Data supplied -
=-=-=

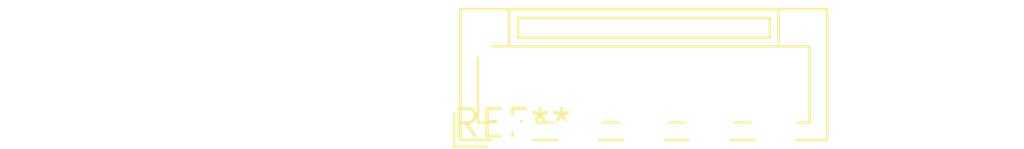
<source format=kicad_pcb>
(kicad_pcb (version 20240108) (generator pcbnew)

  (general
    (thickness 1.6)
  )

  (paper "A4")
  (layers
    (0 "F.Cu" signal)
    (31 "B.Cu" signal)
    (32 "B.Adhes" user "B.Adhesive")
    (33 "F.Adhes" user "F.Adhesive")
    (34 "B.Paste" user)
    (35 "F.Paste" user)
    (36 "B.SilkS" user "B.Silkscreen")
    (37 "F.SilkS" user "F.Silkscreen")
    (38 "B.Mask" user)
    (39 "F.Mask" user)
    (40 "Dwgs.User" user "User.Drawings")
    (41 "Cmts.User" user "User.Comments")
    (42 "Eco1.User" user "User.Eco1")
    (43 "Eco2.User" user "User.Eco2")
    (44 "Edge.Cuts" user)
    (45 "Margin" user)
    (46 "B.CrtYd" user "B.Courtyard")
    (47 "F.CrtYd" user "F.Courtyard")
    (48 "B.Fab" user)
    (49 "F.Fab" user)
    (50 "User.1" user)
    (51 "User.2" user)
    (52 "User.3" user)
    (53 "User.4" user)
    (54 "User.5" user)
    (55 "User.6" user)
    (56 "User.7" user)
    (57 "User.8" user)
    (58 "User.9" user)
  )

  (setup
    (pad_to_mask_clearance 0)
    (pcbplotparams
      (layerselection 0x00010fc_ffffffff)
      (plot_on_all_layers_selection 0x0000000_00000000)
      (disableapertmacros false)
      (usegerberextensions false)
      (usegerberattributes false)
      (usegerberadvancedattributes false)
      (creategerberjobfile false)
      (dashed_line_dash_ratio 12.000000)
      (dashed_line_gap_ratio 3.000000)
      (svgprecision 4)
      (plotframeref false)
      (viasonmask false)
      (mode 1)
      (useauxorigin false)
      (hpglpennumber 1)
      (hpglpenspeed 20)
      (hpglpendiameter 15.000000)
      (dxfpolygonmode false)
      (dxfimperialunits false)
      (dxfusepcbnewfont false)
      (psnegative false)
      (psa4output false)
      (plotreference false)
      (plotvalue false)
      (plotinvisibletext false)
      (sketchpadsonfab false)
      (subtractmaskfromsilk false)
      (outputformat 1)
      (mirror false)
      (drillshape 1)
      (scaleselection 1)
      (outputdirectory "")
    )
  )

  (net 0 "")

  (footprint "JST_ZE_B09B-ZESK-1D_1x09_P1.50mm_Vertical" (layer "F.Cu") (at 0 0))

)

</source>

=-=-=

What is needed -
If a line in the records above contains the string "Adhes", copy that line out.

Result of the task -
    (32 "B.Adhes" user "B.Adhesive")
    (33 "F.Adhes" user "F.Adhesive")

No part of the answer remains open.